This is interesting as it runs counter to what many people think about current AI. Its performance seems directly linked to the quality of the training data it has. Here the opposite is happening; it has poor training data and still outperforms humans. It’s not surprising the humans would do badly in this situation too; it’s hard to keep up to date on things that you may only encounter once or twice in your entire career. It’s interesting to extrapolate from this observation as it applies to many other fields.
One of the authors of the paper goes into more detail on Twitter.
I mean, recognition is literally the task that is always used for intro to machine learning. From facial recognition and other biometric, handwriting, object recognition. It isn’t a surprise that “AI” is able to outperform humans in this task since sometimes AI can pick up features that are too subtle for us to notice. The problem is LLM being hailed as the truth machine or AGI. LLM to NLP is what CNN and GAN is to image processing tasks.

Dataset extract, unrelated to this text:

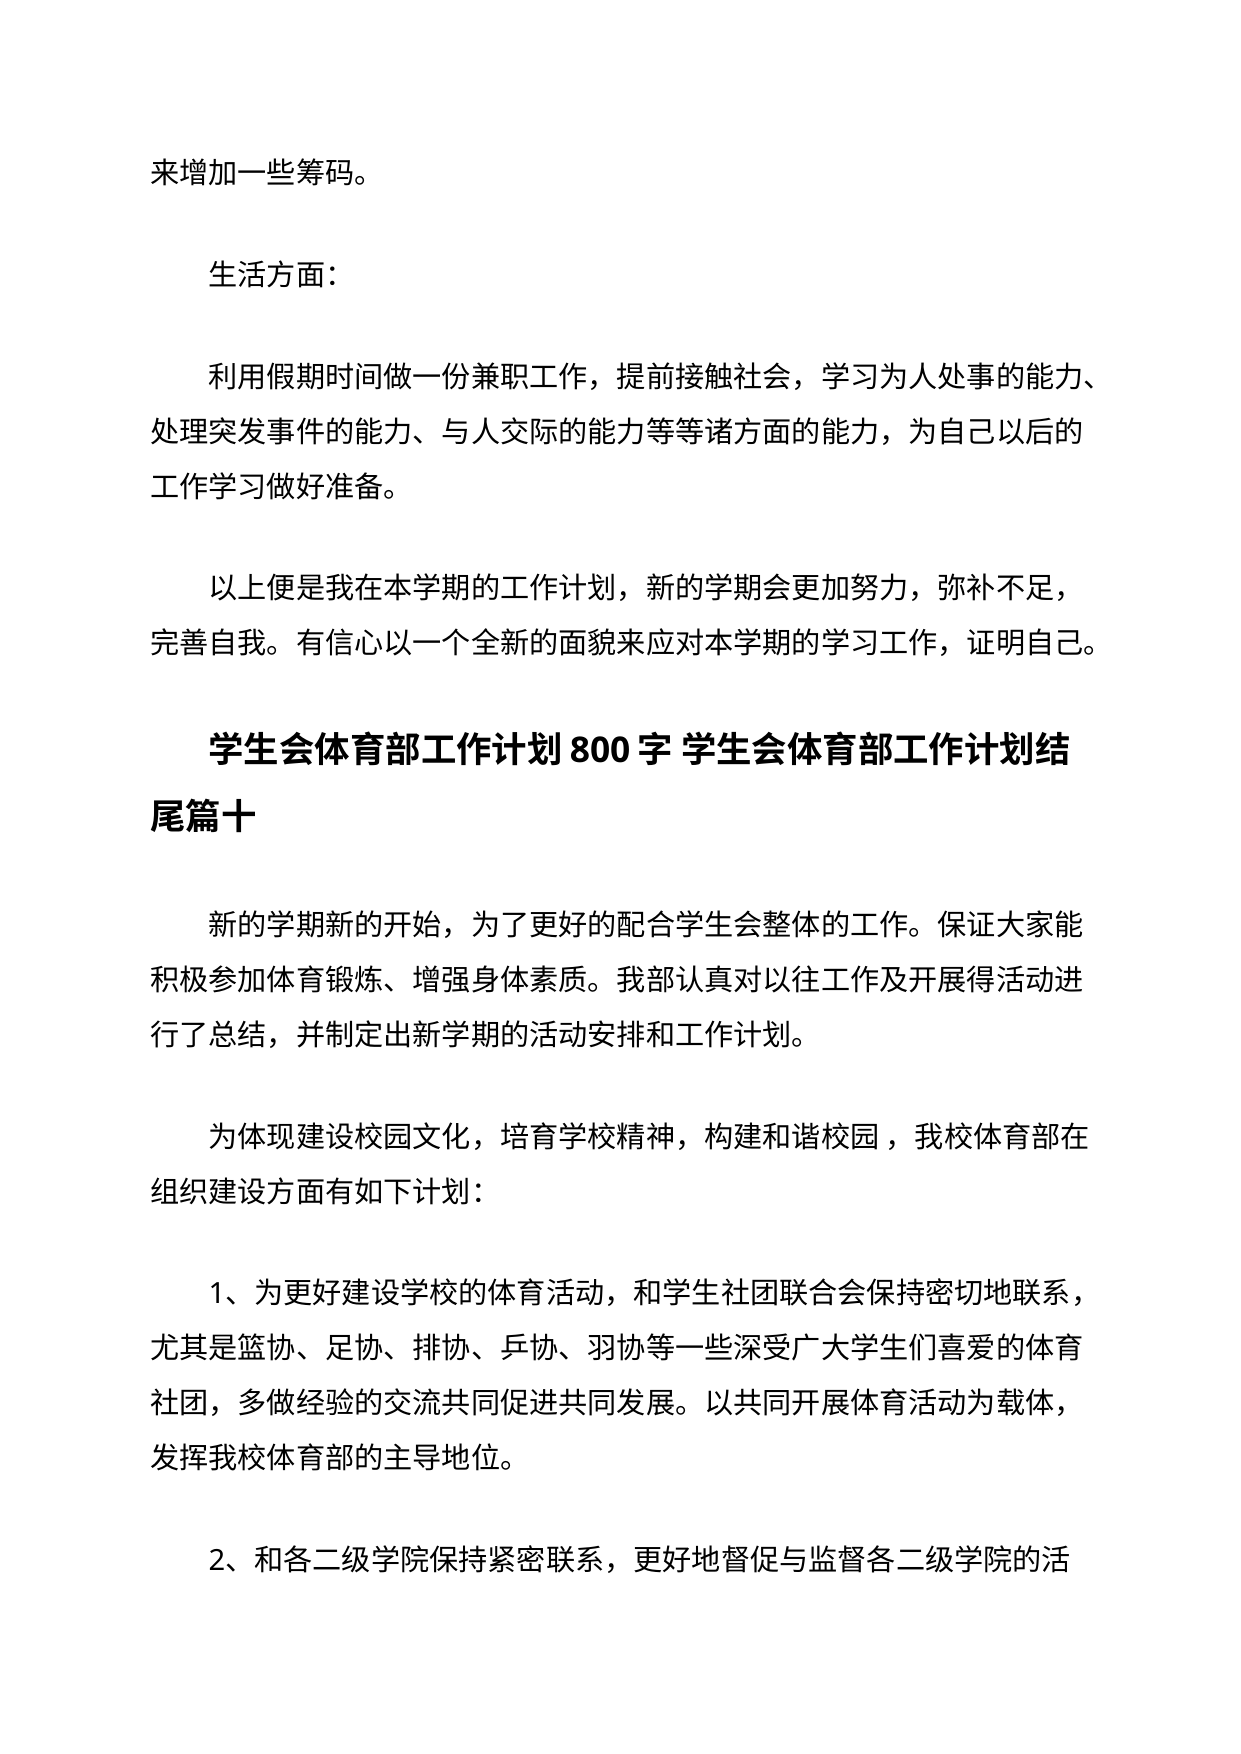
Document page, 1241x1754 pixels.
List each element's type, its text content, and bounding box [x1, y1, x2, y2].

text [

They should provide that instantly if the patient wants it (once the scan is developed). Ad whatever disclaimers and waivers you want, but I wouldn’t mind an instant answer.

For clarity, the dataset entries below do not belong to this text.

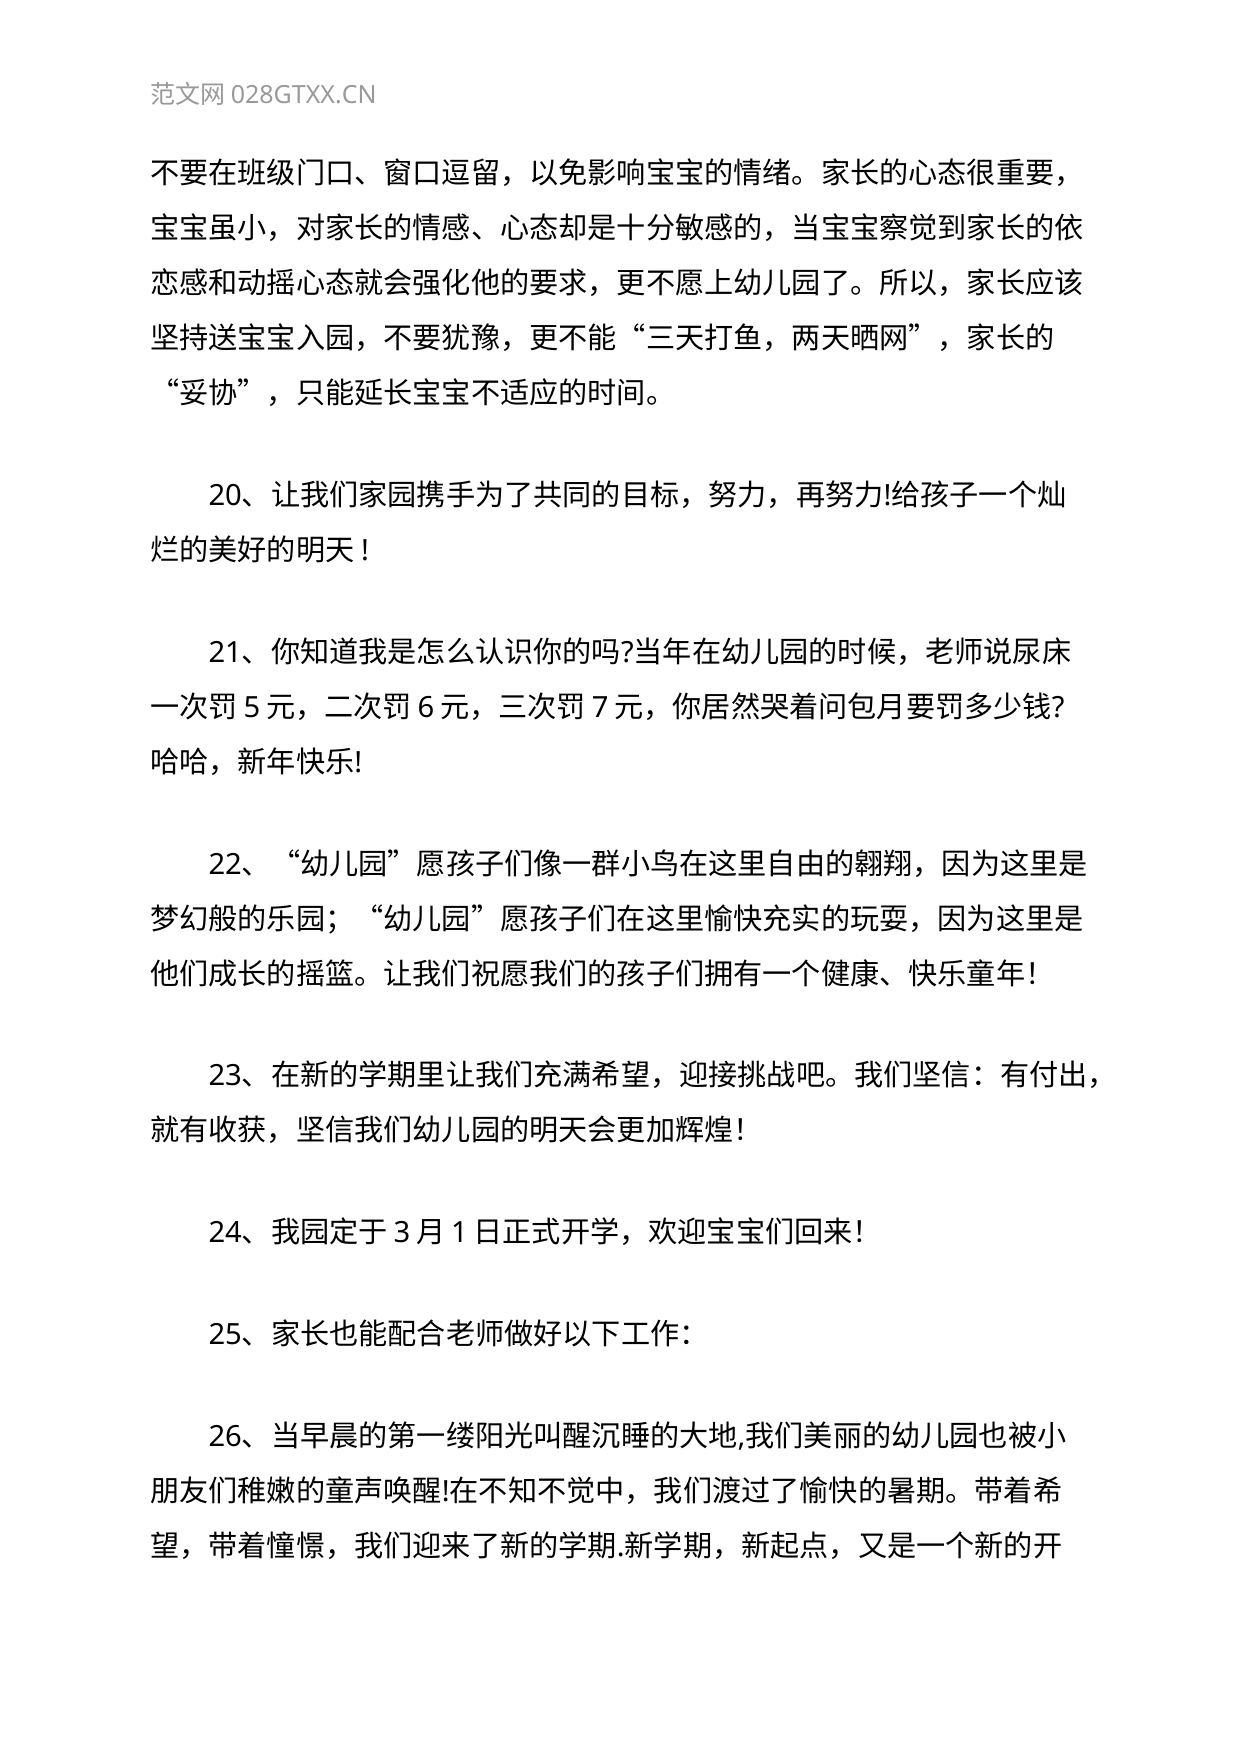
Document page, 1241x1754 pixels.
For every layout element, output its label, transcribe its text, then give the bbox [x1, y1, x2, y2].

text 25、家长也能配合老师做好以下工作： [150, 1311, 1090, 1353]
text 20、让我们家园携手为了共同的目标，努力，再努力!给孩子一个灿烂的美好的明天 ! [150, 471, 1090, 569]
text 24、我园定于3月1日正式开学，欢迎宝宝们回来！ [150, 1209, 1090, 1251]
text 22、“幼儿园”愿孩子们像一群小鸟在这里自由的翱翔，因为这里是梦幻般的乐园；“幼儿园”愿孩子们在这里愉快充实的玩耍，因为这里是他们成长的摇篮。让我们祝愿我们的孩子们拥有一个健康、快乐童年！ [150, 840, 1090, 992]
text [150, 1413, 1090, 1565]
text 23、在新的学期里让我们充满希望，迎接挑战吧。我们坚信：有付出，就有收获，坚信我们幼儿园的明天会更加辉煌！ [150, 1052, 1090, 1149]
text 21、你知道我是怎么认识你的吗?当年在幼儿园的时候，老师说尿床一次罚5元，二次罚6元，三次罚7元，你居然哭着问包月要罚多少钱?哈哈，新年快乐! [150, 628, 1090, 781]
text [150, 150, 1090, 412]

Or, just have it as part of the xrqy software.
Analysis determines this could be X, here’s a link to Kore info on this rate condition. Please confirm diagnosis and report.
We don’t need AI to make a diagnosis. Its a tool. The health professional can be trained in its use, just like they do for any other test.
If you tell a profesional that the answer is “B”, while the professional had “A” in mind, you will have to convince them on why “B” is the correct answer, or they will ignore your suggestion. I think a good LLM model should be able to tell which features it valued most in it’s reasoning. It would make it much easier to get used to as a tool that way.
I agree, while they are sceotical. However research data over time should show sensitivity and specificity, just like any other test.
If the conditions are rare, and training date is poorly labeled, isn’t there a danger that these models could be overfitting?